🤖 AI Summary
Implicit reward models (IM-RMs) exhibit significantly worse in-distribution and out-of-distribution generalization than explicit reward models (EX-RMs), despite sharing identical language model architectures, training data, and loss functions—differing only in how rewards are computed.
Method: Through theoretical analysis and systematic empirical evaluation, we identify that IM-RMs over-rely on superficial token-level cues, rendering them highly sensitive to token distribution shifts and fundamentally limiting their generalization capacity.

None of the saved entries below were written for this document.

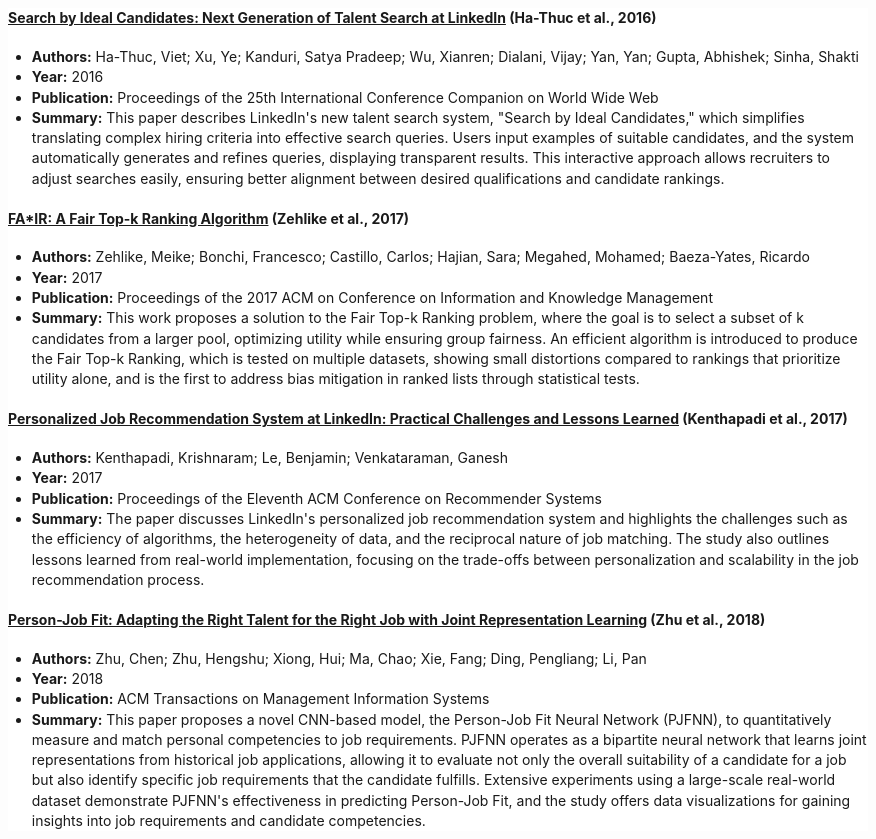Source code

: #### [Search by Ideal Candidates: Next Generation of Talent Search at LinkedIn](nan) (Ha-Thuc et al., 2016)

- **Authors:** Ha-Thuc, Viet; Xu, Ye; Kanduri, Satya Pradeep; Wu, Xianren; Dialani, Vijay; Yan, Yan; Gupta, Abhishek; Sinha, Shakti
- **Year:** 2016
- **Publication:** Proceedings of the 25th International Conference Companion on World Wide Web
- **Summary:** This paper describes LinkedIn's new talent search system, "Search by Ideal Candidates," which simplifies translating complex hiring criteria into effective search queries. Users input examples of suitable candidates, and the system automatically generates and refines queries, displaying transparent results. This interactive approach allows recruiters to adjust searches easily, ensuring better alignment between desired qualifications and candidate rankings.

#### [FA*IR: A Fair Top-k Ranking Algorithm](https://dl.acm.org/doi/10.1145/3132847.3132938) (Zehlike et al., 2017)

- **Authors:** Zehlike, Meike; Bonchi, Francesco; Castillo, Carlos; Hajian, Sara; Megahed, Mohamed; Baeza-Yates, Ricardo
- **Year:** 2017
- **Publication:** Proceedings of the 2017 ACM on Conference on Information and Knowledge Management
- **Summary:** This work proposes a solution to the Fair Top-k Ranking problem, where the goal is to select a subset of k candidates from a larger pool, optimizing utility while ensuring group fairness. An efficient algorithm is introduced to produce the Fair Top-k Ranking, which is tested on multiple datasets, showing small distortions compared to rankings that prioritize utility alone, and is the first to address bias mitigation in ranked lists through statistical tests.

#### [Personalized Job Recommendation System at LinkedIn: Practical Challenges and Lessons Learned](https://doi.org/10.1145/3109859.3109921) (Kenthapadi et al., 2017)

- **Authors:** Kenthapadi, Krishnaram; Le, Benjamin; Venkataraman, Ganesh
- **Year:** 2017
- **Publication:** Proceedings of the Eleventh ACM Conference on Recommender Systems
- **Summary:** The paper discusses LinkedIn's personalized job recommendation system and highlights the challenges such as the efficiency of algorithms, the heterogeneity of data, and the reciprocal nature of job matching. The study also outlines lessons learned from real-world implementation, focusing on the trade-offs between personalization and scalability in the job recommendation process.

#### [Person-Job Fit: Adapting the Right Talent for the Right Job with Joint Representation Learning](https://dl.acm.org/doi/10.1145/3234465) (Zhu et al., 2018)

- **Authors:** Zhu, Chen; Zhu, Hengshu; Xiong, Hui; Ma, Chao; Xie, Fang; Ding, Pengliang; Li, Pan
- **Year:** 2018
- **Publication:** ACM Transactions on Management Information Systems
- **Summary:** This paper proposes a novel CNN-based model, the Person-Job Fit Neural Network (PJFNN), to quantitatively measure and match personal competencies to job requirements. PJFNN operates as a bipartite neural network that learns joint representations from historical job applications, allowing it to evaluate not only the overall suitability of a candidate for a job but also identify specific job requirements that the candidate fulfills. Extensive experiments using a large-scale real-world dataset demonstrate PJFNN's effectiveness in predicting Person-Job Fit, and the study offers data visualizations for gaining insights into job requirements and candidate competencies.
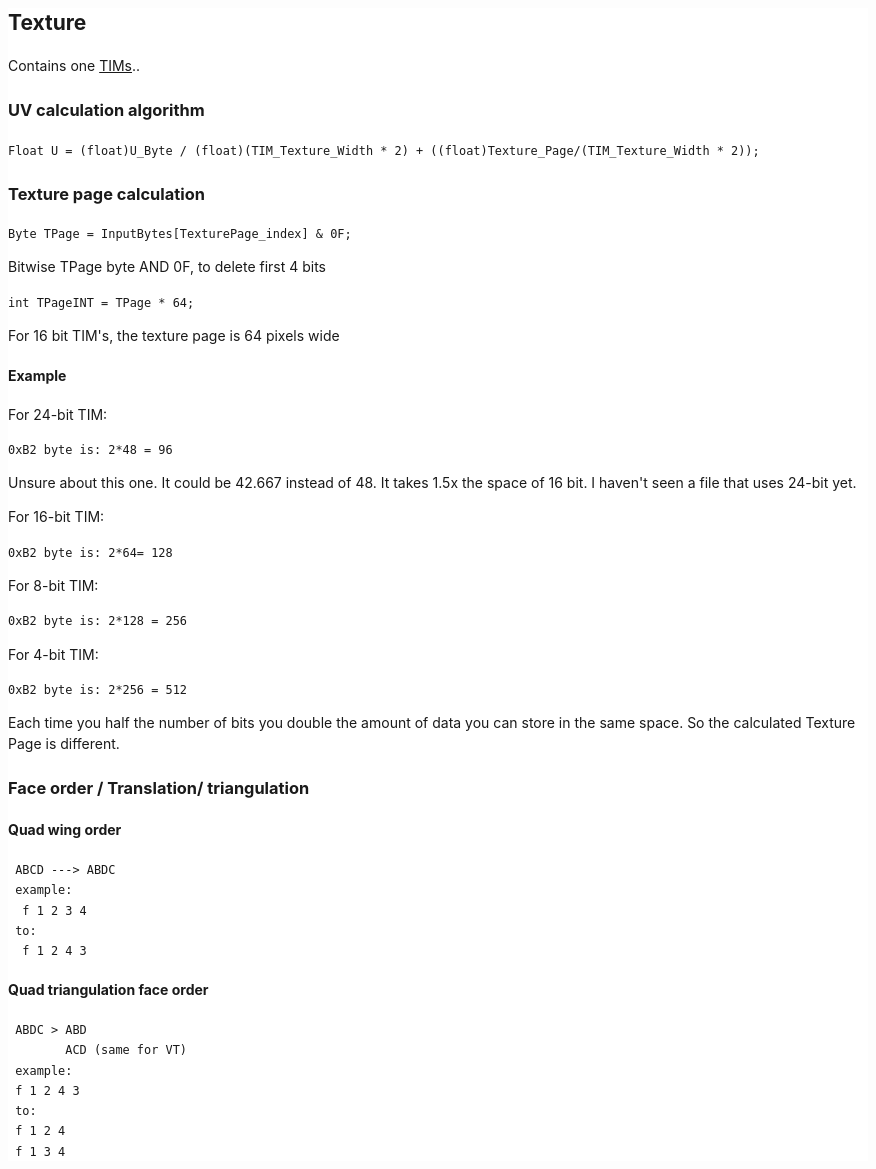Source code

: ## Texture

Contains one [TIMs]({{site.baseurl}}/FF8/TechnicalReference/PSX/TIM_Format)..

### UV calculation algorithm

`Float U = (float)U_Byte / (float)(TIM_Texture_Width * 2) + ((float)Texture_Page/(TIM_Texture_Width * 2));`

### Texture page calculation

`Byte TPage = InputBytes[TexturePage_index] & 0F;`

Bitwise TPage byte AND 0F, to delete first 4 bits

`int TPageINT = TPage * 64;`

For 16 bit TIM's, the texture page is 64 pixels wide

#### Example

For 24-bit TIM:

`0xB2 byte is: 2*48 = 96`

Unsure about this one. It could be 42.667 instead of 48. It takes 1.5x the space of 16 bit. I haven't seen a file that uses 24-bit yet.

For 16-bit TIM:

`0xB2 byte is: 2*64= 128`

For 8-bit TIM:

`0xB2 byte is: 2*128 = 256`

For 4-bit TIM:

`0xB2 byte is: 2*256 = 512`

Each time you half the number of bits you double the amount of data you can store in the same space. So the calculated Texture Page is different.

### Face order / Translation/ triangulation

#### Quad wing order

` ABCD ---> ABDC`  
` example:`  
`  f 1 2 3 4`  
` to:`  
`  f 1 2 4 3`

#### Quad triangulation face order

` ABDC > ABD`  
`        ACD (same for VT)`  
` example:`  
` f 1 2 4 3`  
` to:`  
` f 1 2 4`  
` f 1 3 4`
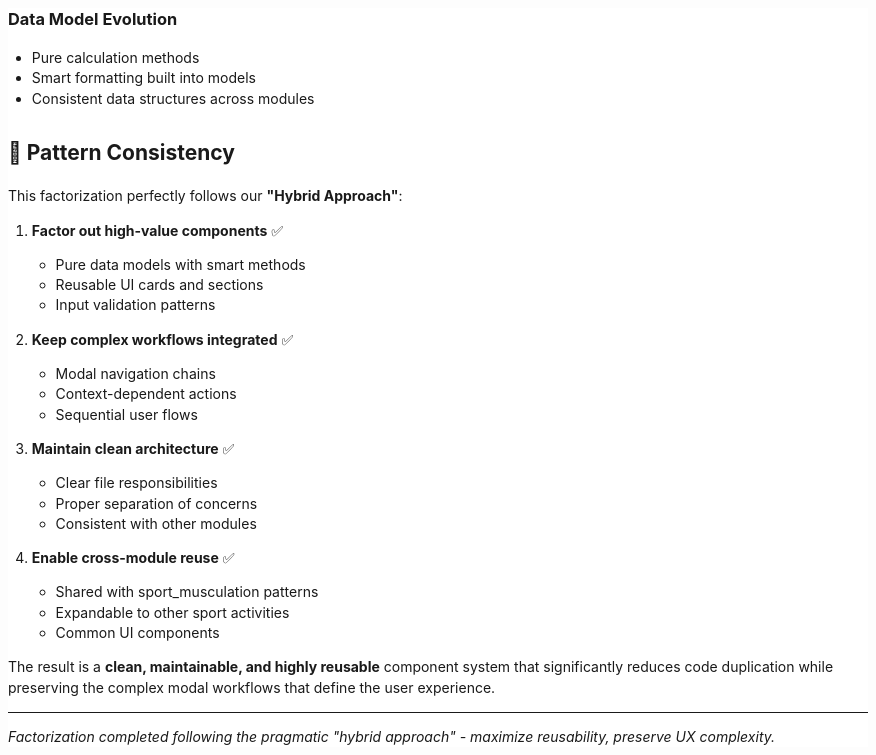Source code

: ### Data Model Evolution
- Pure calculation methods
- Smart formatting built into models
- Consistent data structures across modules

## 🎯 Pattern Consistency

This factorization perfectly follows our **"Hybrid Approach"**:

1. **Factor out high-value components** ✅
   - Pure data models with smart methods
   - Reusable UI cards and sections
   - Input validation patterns

2. **Keep complex workflows integrated** ✅
   - Modal navigation chains
   - Context-dependent actions
   - Sequential user flows

3. **Maintain clean architecture** ✅
   - Clear file responsibilities
   - Proper separation of concerns
   - Consistent with other modules

4. **Enable cross-module reuse** ✅
   - Shared with sport_musculation patterns
   - Expandable to other sport activities
   - Common UI components

The result is a **clean, maintainable, and highly reusable** component system that significantly reduces code duplication while preserving the complex modal workflows that define the user experience.

---
*Factorization completed following the pragmatic "hybrid approach" - maximize reusability, preserve UX complexity.*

Contribution/Results: This work is the first to establish the modeling paradigm—implicit versus explicit—as the root cause of the generalization gap, directly challenging the intuitive assumption that “generation being harder than discrimination inherently benefits discrimination.” We further demonstrate that seemingly minor design choices—particularly the form of reward output—exert decisive influence on generalization behavior. Our findings provide critical theoretical insights and practical guidelines for building robust, generalizable reward models.
📝 Abstract
Reward models are key to language model post-training and inference pipelines. Conveniently, recent work showed that every language model defines an implicit reward model (IM-RM), without requiring any architectural changes. However, such IM-RMs tend to generalize worse, especially out-of-distribution, compared to explicit reward models (EX-RMs) that apply a dedicated linear head over the hidden representations of a language model. The existence of a generalization gap is puzzling, as EX-RMs and IM-RMs are nearly identical. They can be trained using the same data, loss function, and language model, and differ only in how the reward is computed. Towards a fundamental understanding of the implicit biases underlying different reward model types, we investigate the root cause of this gap. Our main finding, backed by theory and experiments, is that IM-RMs rely more heavily on superficial token-level cues. Consequently, they often generalize worse than EX-RMs under token-level distribution shifts, as well as in-distribution. Furthermore, we provide evidence against alternative hypotheses for the generalization gap. Most notably, we challenge the intuitive claim that IM-RMs struggle in tasks where generation is harder than verification because they can operate both as a verifier and a generator. Taken together, our results highlight that seemingly minor design choices can substantially impact the generalization behavior of reward models.